Now normally I would advocate the fast change.  Being in recovery from drug and alcohol addiction, this is what has worked for me in the past.  Complete abstinence is what ultimately worked for me when quitting drugs, alcohol, and cigarettes.

But when it comes to fast food, I tend to advocate a different approach.  I think you should try to make the change more gradual.  I think people will have more success if they do so, rather than trying to quit fast food cold turkey.

Why?

Because people who try to quit it cold turkey ultimately fail.  Not only that, but then when they return to their fast food cycle, they feel much worse and more depressed, because they had been abstaining for a period of time, and then they “blew it.”

I think this approach is a mistake.  I am sure it probably does work for some people, but most of us will need to change more incrementally than this.

For example, say that you generally eat fast food for 10 meals out of each week.  (Tracking will become important if you really want to quit.  Start writing down what you eat for every single meal, and for snacks.  No excuses.  This has to be done or you will never change anything).

So you start tracking your eating habits and you realize that you are eating 10 fast food meals per week.  So what next?

My suggestion is that you reduce it by one.  Just one meal less per week.  That is not so hard, is it?
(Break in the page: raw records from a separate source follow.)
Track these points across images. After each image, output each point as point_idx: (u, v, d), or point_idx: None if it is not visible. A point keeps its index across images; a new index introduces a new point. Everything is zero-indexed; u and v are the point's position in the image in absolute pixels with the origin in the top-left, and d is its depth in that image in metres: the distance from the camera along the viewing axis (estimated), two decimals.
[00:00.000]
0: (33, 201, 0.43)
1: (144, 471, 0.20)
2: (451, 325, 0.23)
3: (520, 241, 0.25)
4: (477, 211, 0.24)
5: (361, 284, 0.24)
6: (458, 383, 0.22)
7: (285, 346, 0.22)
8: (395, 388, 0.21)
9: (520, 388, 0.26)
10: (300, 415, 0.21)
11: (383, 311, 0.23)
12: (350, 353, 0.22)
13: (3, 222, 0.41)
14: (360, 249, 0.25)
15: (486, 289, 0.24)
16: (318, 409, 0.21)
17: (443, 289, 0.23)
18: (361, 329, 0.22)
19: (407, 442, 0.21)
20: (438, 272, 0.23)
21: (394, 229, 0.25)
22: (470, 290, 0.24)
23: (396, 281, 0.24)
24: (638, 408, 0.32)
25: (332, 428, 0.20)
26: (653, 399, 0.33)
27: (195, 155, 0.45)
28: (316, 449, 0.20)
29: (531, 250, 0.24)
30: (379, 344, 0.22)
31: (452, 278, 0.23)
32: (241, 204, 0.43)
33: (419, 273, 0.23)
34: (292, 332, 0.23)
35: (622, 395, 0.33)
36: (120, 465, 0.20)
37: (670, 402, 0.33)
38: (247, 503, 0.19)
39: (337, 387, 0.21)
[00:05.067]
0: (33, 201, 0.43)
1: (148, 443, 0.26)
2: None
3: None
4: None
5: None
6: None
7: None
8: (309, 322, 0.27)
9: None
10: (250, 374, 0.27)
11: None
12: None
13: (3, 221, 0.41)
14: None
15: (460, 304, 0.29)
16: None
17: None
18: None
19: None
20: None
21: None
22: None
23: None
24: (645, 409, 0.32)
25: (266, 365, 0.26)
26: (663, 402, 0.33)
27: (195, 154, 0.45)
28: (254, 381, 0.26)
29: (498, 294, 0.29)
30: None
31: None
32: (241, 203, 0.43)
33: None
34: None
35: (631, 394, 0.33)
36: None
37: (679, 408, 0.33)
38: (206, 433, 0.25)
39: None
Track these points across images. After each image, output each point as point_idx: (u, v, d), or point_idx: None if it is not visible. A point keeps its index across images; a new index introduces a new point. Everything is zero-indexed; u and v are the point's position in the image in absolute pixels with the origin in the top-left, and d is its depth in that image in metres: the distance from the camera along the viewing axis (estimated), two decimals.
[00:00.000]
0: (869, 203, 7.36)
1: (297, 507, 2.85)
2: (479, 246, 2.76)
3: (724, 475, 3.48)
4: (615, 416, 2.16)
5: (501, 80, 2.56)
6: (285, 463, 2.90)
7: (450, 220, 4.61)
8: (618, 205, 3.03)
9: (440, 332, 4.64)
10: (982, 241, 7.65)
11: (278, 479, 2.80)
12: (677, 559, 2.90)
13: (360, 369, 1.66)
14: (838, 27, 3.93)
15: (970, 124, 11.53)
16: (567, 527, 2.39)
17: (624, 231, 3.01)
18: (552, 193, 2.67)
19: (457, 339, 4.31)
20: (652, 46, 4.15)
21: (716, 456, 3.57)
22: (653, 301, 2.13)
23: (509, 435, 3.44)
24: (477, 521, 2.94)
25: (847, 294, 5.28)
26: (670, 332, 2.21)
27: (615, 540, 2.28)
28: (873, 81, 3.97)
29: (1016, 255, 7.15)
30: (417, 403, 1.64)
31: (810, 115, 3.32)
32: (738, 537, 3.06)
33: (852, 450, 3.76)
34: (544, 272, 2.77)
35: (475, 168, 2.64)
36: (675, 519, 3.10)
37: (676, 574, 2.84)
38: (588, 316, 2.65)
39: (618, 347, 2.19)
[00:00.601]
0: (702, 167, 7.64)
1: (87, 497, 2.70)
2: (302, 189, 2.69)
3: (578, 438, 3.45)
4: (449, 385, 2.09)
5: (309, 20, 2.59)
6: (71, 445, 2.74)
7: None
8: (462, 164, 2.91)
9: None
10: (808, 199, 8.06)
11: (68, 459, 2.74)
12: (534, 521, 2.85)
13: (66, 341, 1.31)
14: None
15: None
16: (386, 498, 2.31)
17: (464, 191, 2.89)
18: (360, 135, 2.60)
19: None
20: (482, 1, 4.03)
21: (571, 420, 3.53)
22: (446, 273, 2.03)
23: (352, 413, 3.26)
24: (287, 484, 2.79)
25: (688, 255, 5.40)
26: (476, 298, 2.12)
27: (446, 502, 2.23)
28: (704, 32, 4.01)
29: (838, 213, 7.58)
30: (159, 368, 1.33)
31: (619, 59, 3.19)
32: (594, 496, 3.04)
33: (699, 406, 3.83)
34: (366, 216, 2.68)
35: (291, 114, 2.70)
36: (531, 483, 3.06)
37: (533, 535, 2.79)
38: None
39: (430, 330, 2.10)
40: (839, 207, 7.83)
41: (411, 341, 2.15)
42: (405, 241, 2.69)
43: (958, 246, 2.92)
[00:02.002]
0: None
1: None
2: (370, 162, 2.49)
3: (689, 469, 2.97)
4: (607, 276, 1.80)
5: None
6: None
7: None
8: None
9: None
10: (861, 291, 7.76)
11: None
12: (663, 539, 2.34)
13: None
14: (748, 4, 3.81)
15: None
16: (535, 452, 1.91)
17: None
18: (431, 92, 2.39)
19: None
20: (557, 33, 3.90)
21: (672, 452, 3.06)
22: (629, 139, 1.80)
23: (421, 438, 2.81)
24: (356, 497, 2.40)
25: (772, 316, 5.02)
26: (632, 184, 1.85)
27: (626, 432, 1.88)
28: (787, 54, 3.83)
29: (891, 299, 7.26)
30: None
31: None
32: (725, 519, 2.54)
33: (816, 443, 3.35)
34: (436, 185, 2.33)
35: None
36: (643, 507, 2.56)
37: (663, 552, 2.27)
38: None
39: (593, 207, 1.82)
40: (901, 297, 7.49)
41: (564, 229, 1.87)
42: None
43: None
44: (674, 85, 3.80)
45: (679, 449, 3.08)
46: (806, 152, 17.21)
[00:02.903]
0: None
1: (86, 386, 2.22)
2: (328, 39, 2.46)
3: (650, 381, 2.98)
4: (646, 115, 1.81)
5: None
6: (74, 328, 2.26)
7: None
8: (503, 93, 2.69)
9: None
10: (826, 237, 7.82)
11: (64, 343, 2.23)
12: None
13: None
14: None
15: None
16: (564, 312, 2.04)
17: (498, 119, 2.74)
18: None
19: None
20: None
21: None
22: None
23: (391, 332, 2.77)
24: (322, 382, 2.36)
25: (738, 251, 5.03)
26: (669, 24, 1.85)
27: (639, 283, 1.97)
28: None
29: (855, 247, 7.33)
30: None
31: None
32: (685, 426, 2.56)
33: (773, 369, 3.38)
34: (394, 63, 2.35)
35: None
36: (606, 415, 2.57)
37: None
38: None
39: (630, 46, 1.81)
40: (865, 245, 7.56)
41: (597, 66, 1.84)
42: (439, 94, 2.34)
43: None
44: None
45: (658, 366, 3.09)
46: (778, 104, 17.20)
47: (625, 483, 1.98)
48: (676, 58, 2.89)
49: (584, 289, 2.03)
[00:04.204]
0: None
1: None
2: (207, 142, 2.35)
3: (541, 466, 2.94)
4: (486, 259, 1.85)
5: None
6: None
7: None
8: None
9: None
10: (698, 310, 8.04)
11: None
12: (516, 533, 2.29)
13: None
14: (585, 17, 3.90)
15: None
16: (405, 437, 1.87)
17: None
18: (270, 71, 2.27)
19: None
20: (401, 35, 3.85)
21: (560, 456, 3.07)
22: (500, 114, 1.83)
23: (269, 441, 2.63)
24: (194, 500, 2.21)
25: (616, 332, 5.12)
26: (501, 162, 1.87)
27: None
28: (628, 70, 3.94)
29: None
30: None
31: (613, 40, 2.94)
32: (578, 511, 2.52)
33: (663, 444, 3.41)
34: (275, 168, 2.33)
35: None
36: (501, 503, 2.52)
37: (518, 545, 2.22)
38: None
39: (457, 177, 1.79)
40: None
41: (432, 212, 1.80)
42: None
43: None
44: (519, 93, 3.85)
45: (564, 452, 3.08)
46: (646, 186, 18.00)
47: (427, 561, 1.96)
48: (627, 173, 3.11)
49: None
You could involve your friends or your family with this.  Take one of those fast food dinners each week, and plan a healthy meal instead with someone else.  Involving others can help in a number of ways: one, you get added support.  Two, you get some accountability.  If you are promising to cook them a healthy meal, then it helps to keep you from cheating that night.

So this is how you start to change your life.  You commit to change one single meal each week and turn it into a healthy meal instead.

It is a victory.  A small victory, but one you can easily build on.

Don’t go too fast with it now.  Just stick to that new routine for a while, of substituting one unhealthy meal with a healthy one.  Make it really important.  Commit to it fully.  It is just once per week.  Anyone can commit to that.

Once you have a few weeks of success under your belt, then you can add another small change.  But don’t rush it.  If you try to change too much, too quickly, you will only set yourself up for failure and for disappointment.

Go slowly and deliberately.  You will become healthier and healthier as you change over time.  This is the path to success.